Abortion providers and advocates say they are in “legal limbo,” after twice asking the Supreme Court to intervene to block enforcement of the law, which bars abortion as early as six weeks into pregnancy with no exception for rape or incest.
They are awaiting action in the three lawsuits against Braid, as well as word from a federal judge in Austin, who could rule at any time on the Justice Department’s request for an injunction to restore abortion access in Texas.
“Dr. Braid filed suit today to stop the vigilante plaintiffs and get this extreme abortion ban declared unconstitutional once and for all,” Nancy Northup, president of the Center for Reproductive Rights, said in a statement.
“He should never have had to put himself at legal risk to provide constitutionally protected abortion care. This legal limbo has gone on long enough and needs to be stopped.”
Braid came forward last month, announcing in a Washington Post column that he had performed an abortion past the legal limit and essentially inviting a lawsuit so he could directly challenge the constitutionality of the ban.
Three individuals — one in Arkansas, one in Texas and another in Illinois — quickly filed lawsuits against Braid in state court in Texas.
The Center for Reproductive Rights, representing Braid, now wants to consolidate the “competing claims” in those cases in federal court in Illinois.
Braid’s lawyers say they can take this step because three different people in three different states have filed similar claims to an award of at least $10,000.
“The likelihood of strangers filing multiple, overlapping lawsuits against a provider is a feature of SB8, and not an accident,” the court filing states, making reference to the law, which was formally classified as Senate Bill 8.
Braid said that none of the individuals has a right to damages because the law is unconstitutional under the Supreme Court’s Roe v. Wade decision guaranteeing the right to abortion before viability, usually around 22 to 24 weeks.
Braid also has a right, the filing states, “to avoid wasteful, vexatious and duplicative litigation and potentially conflicting rulings.”

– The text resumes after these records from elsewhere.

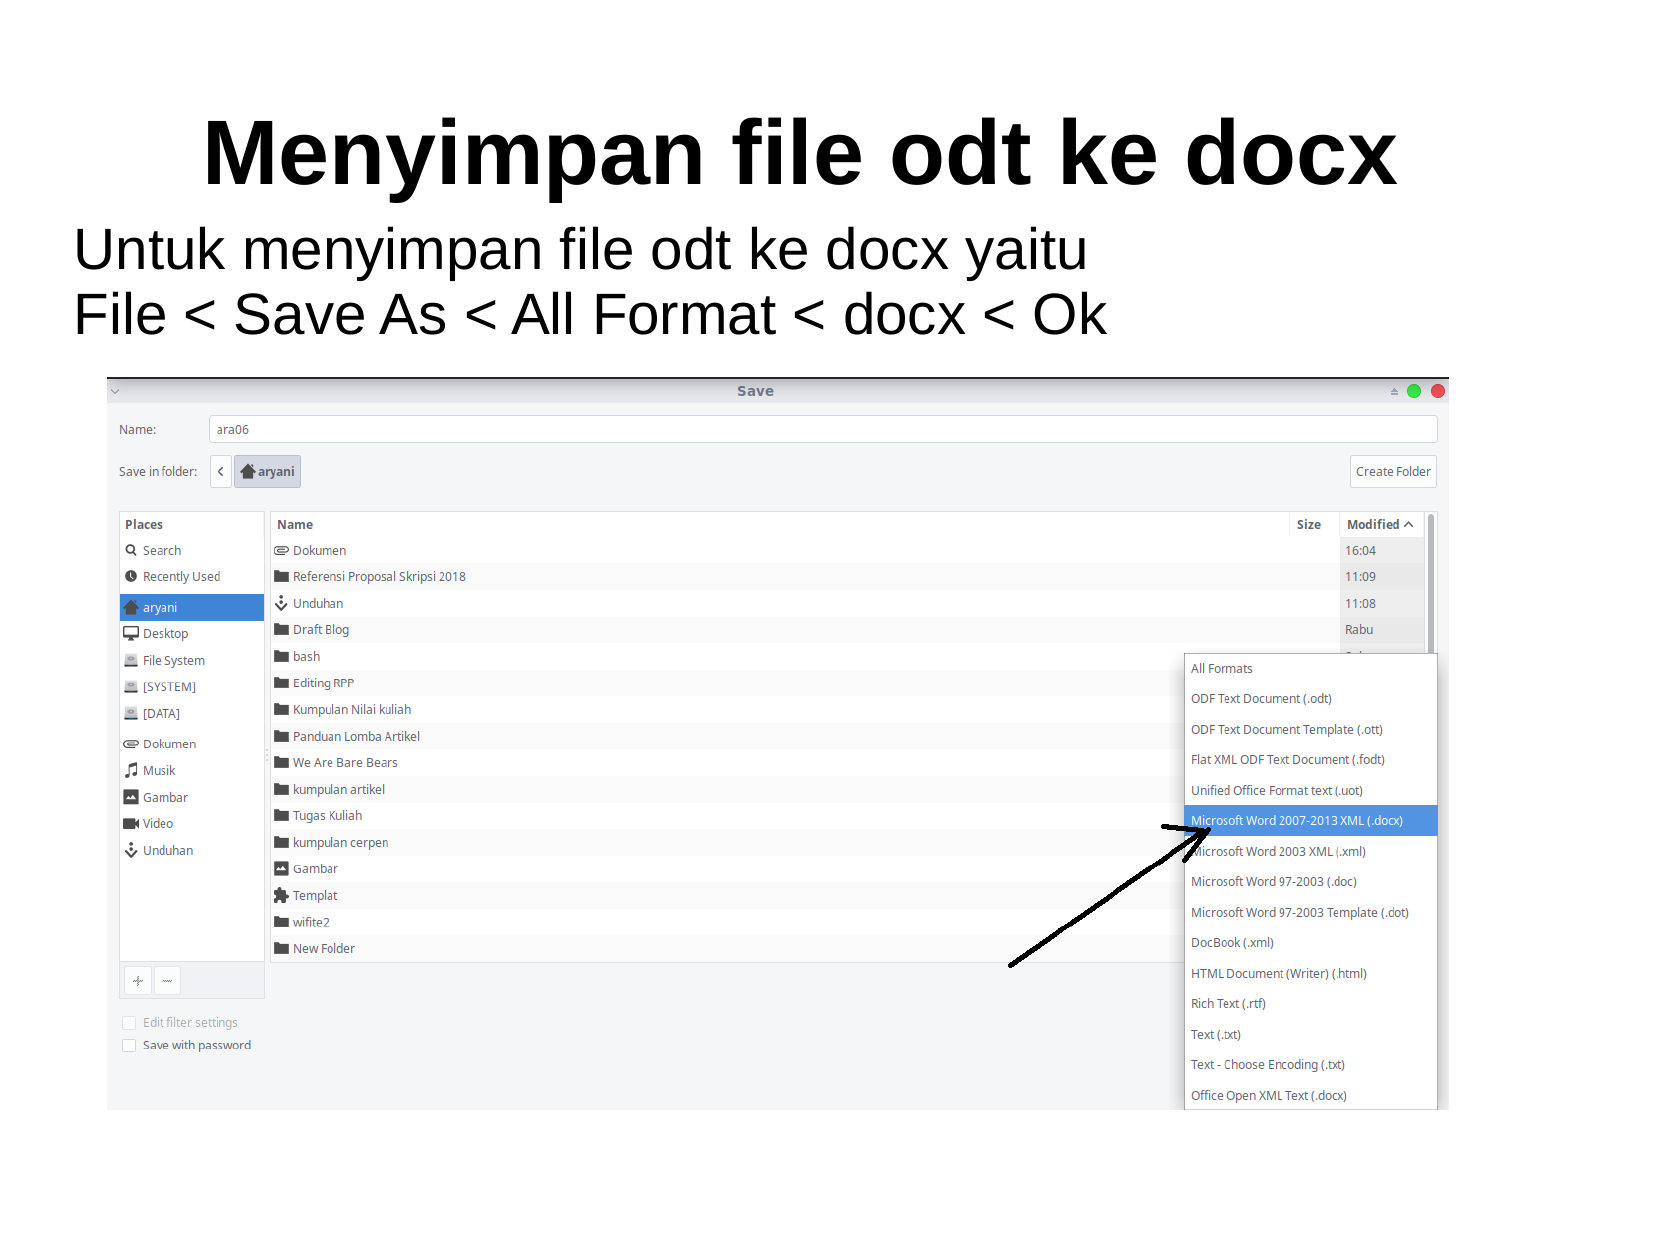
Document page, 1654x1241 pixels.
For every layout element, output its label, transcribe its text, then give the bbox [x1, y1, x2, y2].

text_box Untuk menyimpan file odt ke docx yaitu File < Save As < All Format < docx < Ok [59, 208, 1578, 355]
title Menyimpan file odt ke docx [82, 49, 1571, 208]
picture [107, 377, 1449, 1110]
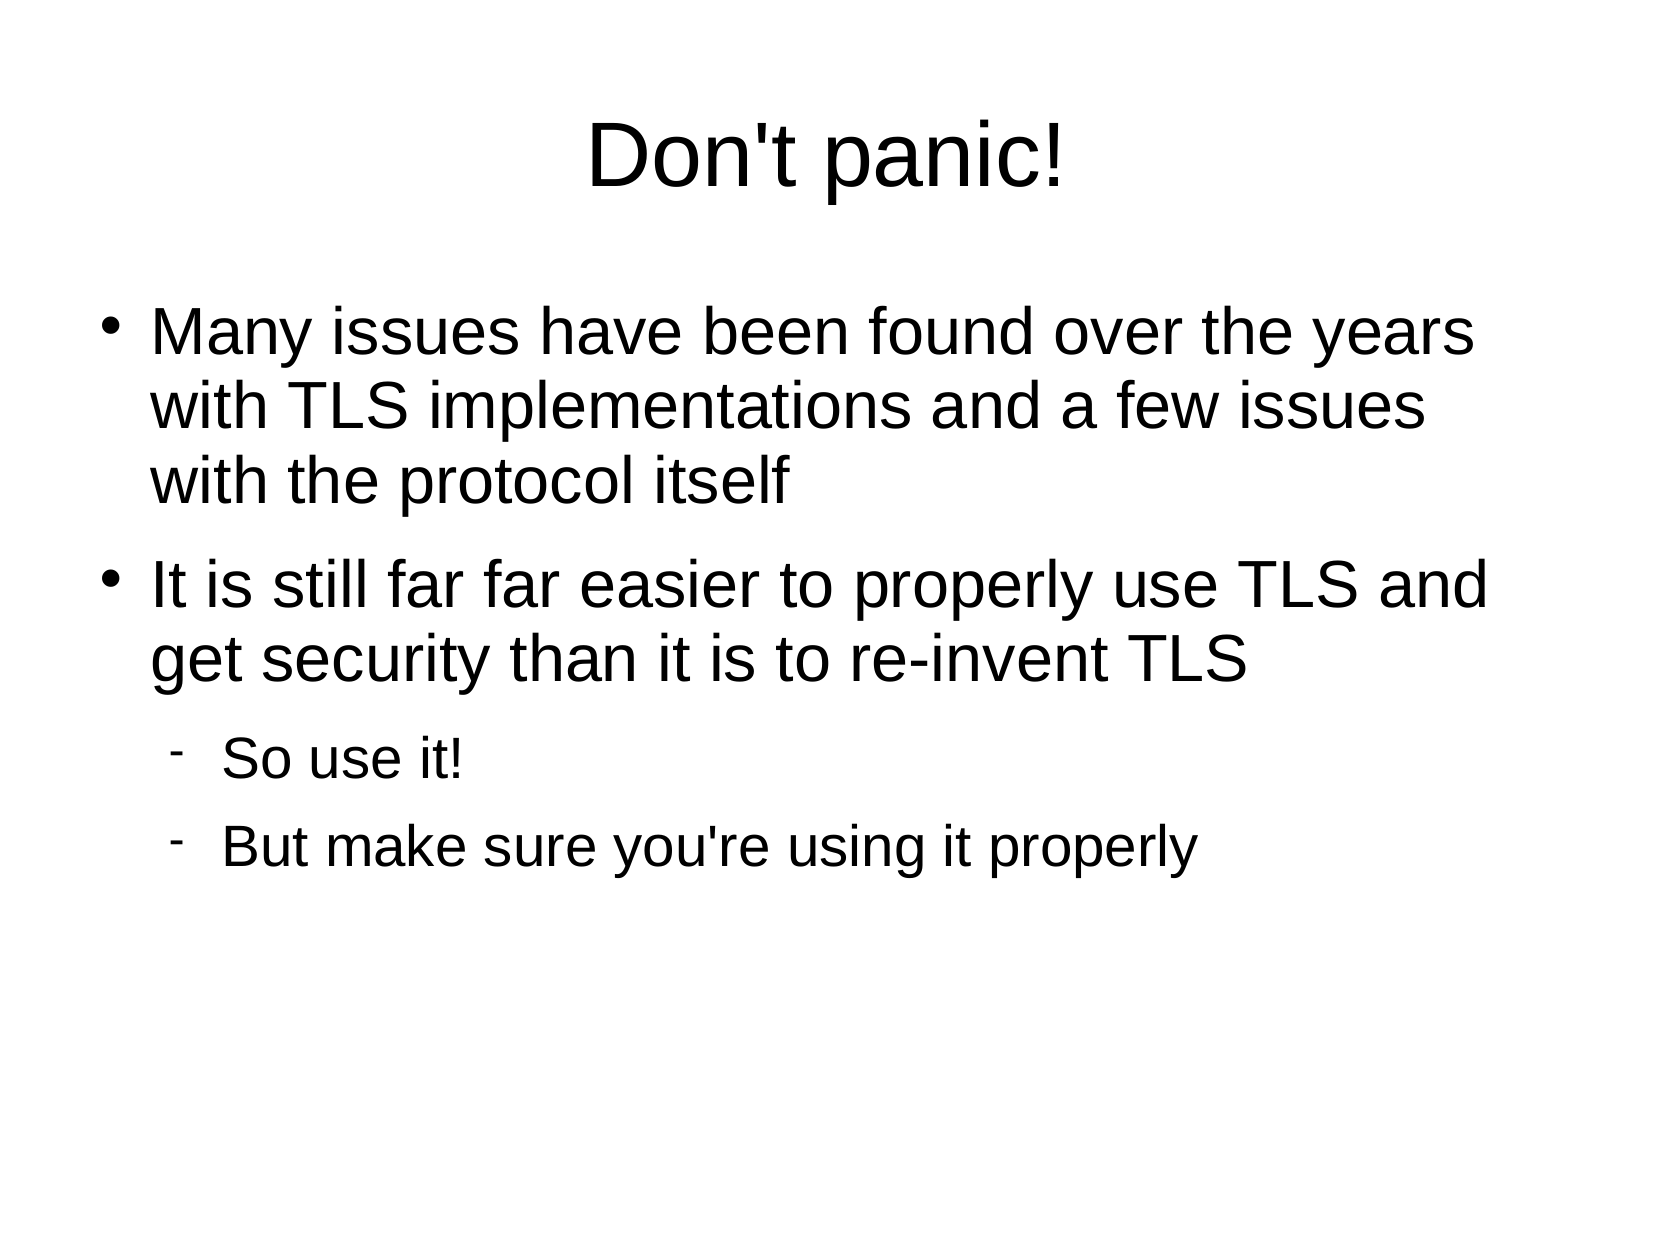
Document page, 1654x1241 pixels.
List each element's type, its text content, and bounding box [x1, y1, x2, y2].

list Many issues have been found over the years with TLS implementations and a few issues with the protocol itself It is still far far easier to properly use TLS and get security than it is to re-invent TLS So use it! But make sure you're using it properly [82, 290, 1538, 1010]
title Don't panic! [82, 49, 1571, 257]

See here, here, and here for some background. I knew about the Arkansas and Illinois lawsuits against Dr. Braid, but had not been aware of the third one. Looking at the defendants named in the filing, it appears that the third litigant is one of the frequent commenters here. I’ll let him explain himself about that.
These lawsuits are all in state court. There is also the bottleneck imposed by the Texas Multidistrict Litigation Panel (supported by the Supreme Court) on lawsuits by providers to get injunctions against other potential litigants, but from my read of the lawsuit that does not appear to be at issue here. The larger point is that not just Dr. Braid but every abortion patient and provider and clinic employee and volunteer and many other people have a right to their day in court, and to have a clearly unconstitutional law be put on hold while legal questions surrounding it are being decided. That’s what is being asked for here, and that is what has been denied all these people by SCOTUS, the Fifth Circuit, and the Supreme Court of Texas. If this is what it takes to finally bring a (temporary) halt to this travesty then so be it, but it should never have come to this in the first place.
UPDATE: Late in the day yesterday, the judge in the federal lawsuit filed by the Justice Department against the state of Texas issued a temporary restraining order that blocks any SB8 lawsuits from being filed. We all know that the Fifth Circuit already has an order ready to block that, but for now that would seem to moot this action. I’ll post about this ruling tomorrow.